Comparativa de Contaminantes Principales en Los Ángeles
| Característica | Contaminación por Ozono (Smog) | Contaminación por Partículas (Humo) |
|---|---|---|
| Fuente Principal | Reacciones químicas de NOx y VOCs con luz solar y calor. | Incendios forestales, quema de combustibles, polvo industrial. |
| Visibilidad | Gas invisible que crea una neblina brumosa de color marrón amarillento. | Humo visible que reduce drásticamente la visibilidad y oscurece el cielo. |
| Efectos en Salud a Corto Plazo | Irritación pulmonar, tos, dificultad para respirar, agravamiento del asma. | Irritación de ojos y garganta, dolores de cabeza, ataques de asma. |
| Efectos en Salud a Largo Plazo | Daño pulmonar permanente, mayor riesgo de enfermedades respiratorias crónicas. | Aumento del riesgo de enfermedades cardíacas, accidentes cerebrovasculares y cáncer de pulmón. |
| Peor Momento del Día/Año | Tardes de días calurosos y soleados, principalmente en verano y principios de otoño. | Durante y después de incendios forestales, o en días de invierno con inversión térmica. |
Preguntas Frecuentes sobre la Contaminación en Los Ángeles
¿Cuál fue el nivel más alto de ozono registrado en Los Ángeles?

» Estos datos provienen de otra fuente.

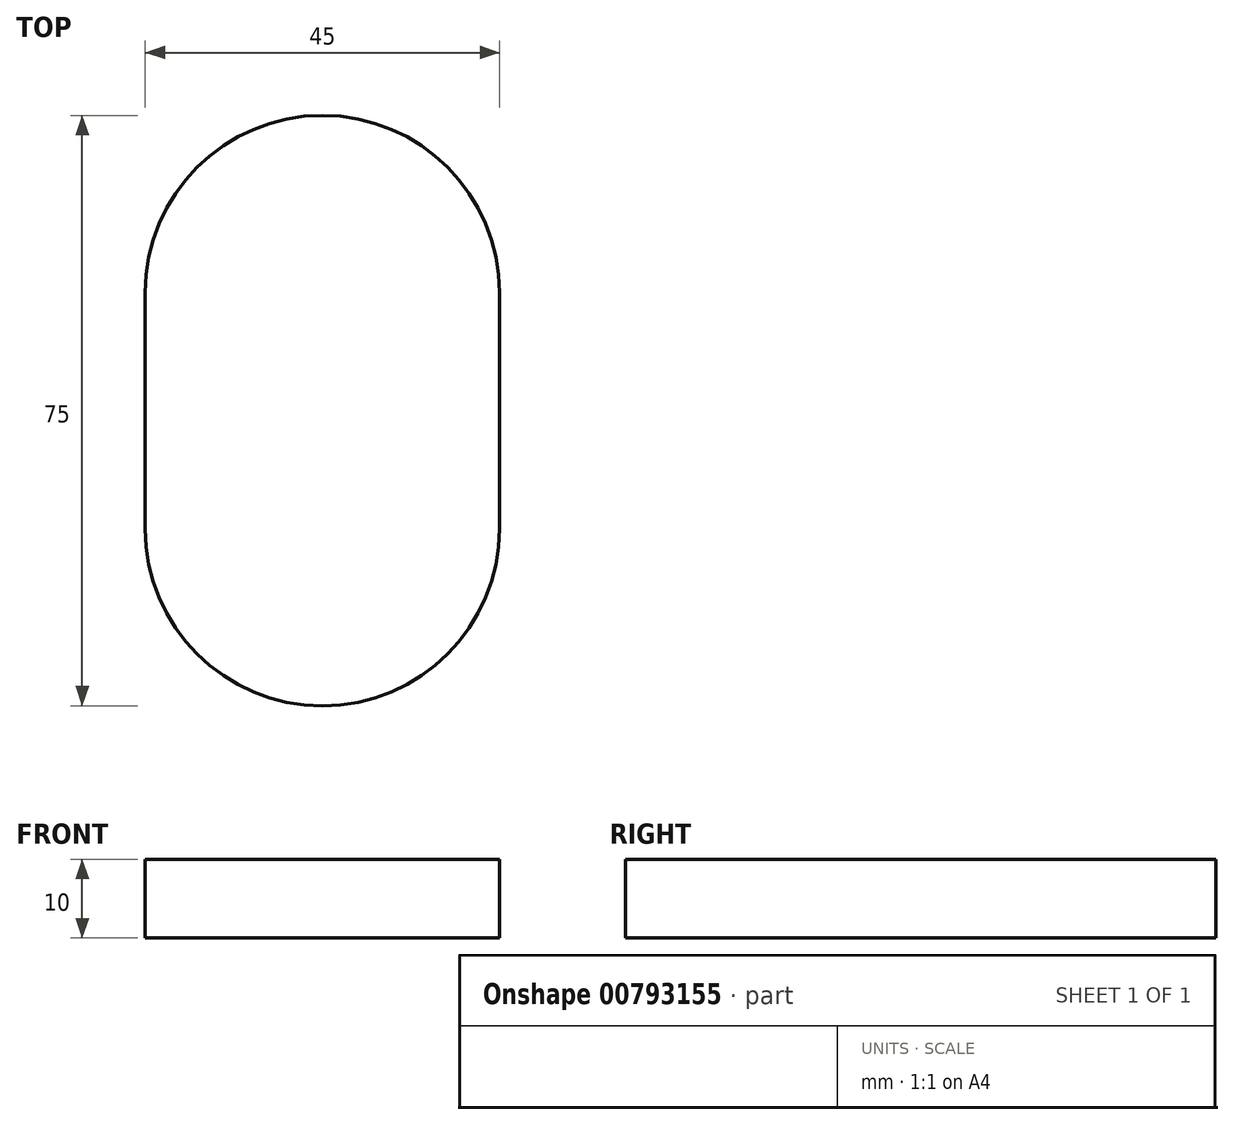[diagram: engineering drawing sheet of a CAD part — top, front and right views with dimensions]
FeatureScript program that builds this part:
annotation { "Feature Type Name" : "Feature", "Feature Type Description" : "" }
export const myFeature = defineFeature(function(context is Context, id is Id, definition is map)
    precondition{}
    {
        {
            var Q0;
            Q0=qCreatedBy(makeId("Top.planeOp"),FACE);
            var sketch = newSketch(context, id + "F0", { "sketchPlane" : qUnion([Q0])});
            skLineSegment(sketch, "E0", {"start": v(0, 15) * mm, "end": v(0, -15) * mm, "construction": true});
            skArc(sketch, "E1.0.startCap", {"start": v(-22.5, 15) * mm, "mid": v(0, 37.5) * mm, "end": v(22.5, 15) * mm});
            skArc(sketch, "E1.0.endCap", {"start": v(22.5, -15) * mm, "mid": v(0, -37.5) * mm, "end": v(-22.5, -15) * mm});
            skLineSegment(sketch, "E1.0.left", {"start": v(22.5, 15) * mm, "end": v(22.5, -15) * mm});
            skLineSegment(sketch, "E1.0.right", {"start": v(-22.5, 15) * mm, "end": v(-22.5, -15) * mm});
            skLineSegment(sketch, "E2.bottom", {"start": v(57.5, 80) * mm, "end": v(-57.5, 80) * mm});
            skLineSegment(sketch, "E2.top", {"start": v(57.5, -80) * mm, "end": v(-57.5, -80) * mm});
            skLineSegment(sketch, "E2.left", {"start": v(57.5, 80) * mm, "end": v(57.5, -80) * mm});
            skLineSegment(sketch, "E2.right", {"start": v(-57.5, 80) * mm, "end": v(-57.5, -80) * mm});
            skPoint(sketch, "E2.middle", {"position": v(0, 0) * mm});
            skSolve(sketch);
        }
        {
            var Q0;
            Q0=makeQuery(id+"F0.imprint","IMPRINT",FACE,{"disambiguationData":[TD([[makeQuery(id+"F0.imprint","IMPRINT",EDGE,{"derivedFrom":sQuery(id+"F0.wireOp",EDGE,"E1.0.startCap")}),1.0]])]});
            extrude(context, id + "F1", {"entities" : qUnion([Q0]), "depth" : 10 * mm, "offsetDistance" : 25 * mm});
        }
        {
            var Q0;
            Q0=makeQuery(id+"F1.opExtrude","CAP_FACE",FACE,{"disambiguationData":[OSD([sQuery(id+"F0.wireOp",EDGE,"E1.0.startCap"),sQuery(id+"F0.wireOp",EDGE,"E1.0.endCap"),sQuery(id+"F0.wireOp",EDGE,"E1.0.left"),sQuery(id+"F0.wireOp",EDGE,"E1.0.right"),sQuery(id+"F0.wireOp",EDGE,"E2.bottom"),sQuery(id+"F0.wireOp",EDGE,"E2.top"),sQuery(id+"F0.wireOp",EDGE,"E2.left"),sQuery(id+"F0.wireOp",EDGE,"E2.right")])],"isStart":false});
            var sketch = newSketch(context, id + "F2", { "sketchPlane" : qUnion([Q0])});
            skLineSegment(sketch, "E3", {"start": v(-30, 15) * mm, "end": v(-30, -15) * mm});
            skLineSegment(sketch, "E4", {"start": v(-30, 0) * mm, "end": v(0, 0) * mm});
            skArc(sketch, "E5.0.startCap", {"start": v(-34, 15) * mm, "mid": v(-30, 19) * mm, "end": v(-26, 15) * mm});
            skArc(sketch, "E5.0.endCap", {"start": v(-26, -15) * mm, "mid": v(-30, -19) * mm, "end": v(-34, -15) * mm});
            skLineSegment(sketch, "E5.0.left", {"start": v(-26, 15) * mm, "end": v(-26, -15) * mm});
            skLineSegment(sketch, "E5.0.right", {"start": v(-34, 15) * mm, "end": v(-34, -15) * mm});
            skSolve(sketch);
        }
        {
            var Q0;
            Q0 = qSketchRegion(id + "F2", true);
            extrude(context, id + "F3", {"entities" : qUnion([Q0]), "operationType" : NewBodyOperationType.REMOVE, "endBound" : BoundingType.THROUGH_ALL, "oppositeDirection" : true, "depth" : 25 * mm, "offsetDistance" : 25 * mm});
        }
    });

El nivel más alto en 26 años se registró el 6 de septiembre de 2020, alcanzando 185 partes por mil millones (ppb) en el centro de Los Ángeles durante una ola de calor histórica.
¿Por qué el aire no mejoró significativamente durante el confinamiento por COVID-19?
Aunque el tráfico de vehículos y las emisiones de óxidos de nitrógeno (NOx) disminuyeron, los Compuestos Orgánicos Volátiles (VOCs) de otras fuentes como productos de consumo y desinfectantes no lo hicieron. Ambos son necesarios para formar ozono, por lo que la reducción de uno solo no fue suficiente para limpiar el aire, especialmente con el calor extremo.

¿Qué es el AQI y cómo debo interpretarlo?
El Índice de Calidad del Aire (AQI) es una escala de 0 a 500 que indica cuán limpio o contaminado está el aire. Se divide en seis categorías con un color específico: Verde (Bueno), Amarillo (Moderado), Naranja (Insalubre para grupos sensibles), Rojo (Insalubre), Morado (Muy insalubre) y Marrón (Peligroso). A medida que el valor aumenta, también lo hacen los riesgos para la salud.
¿Cómo puedo protegerme del aire contaminado?
La mejor defensa es monitorear el AQI local diariamente. En días de alta contaminación, se recomienda permanecer en interiores con las ventanas cerradas, usar purificadores de aire con filtros HEPA y evitar la actividad física intensa al aire libre. Si es necesario salir, el uso de mascarillas N95 o P100 puede ayudar a filtrar las partículas finas del humo.
¿El cambio climático realmente empeora la contaminación del aire?
Sí, de manera definitiva. Las temperaturas más altas aceleran las reacciones químicas que forman el ozono, lo que dificulta el control del smog. Además, el calentamiento global crea condiciones más secas y propensas a incendios forestales más intensos y frecuentes, que son una fuente masiva de contaminación por partículas.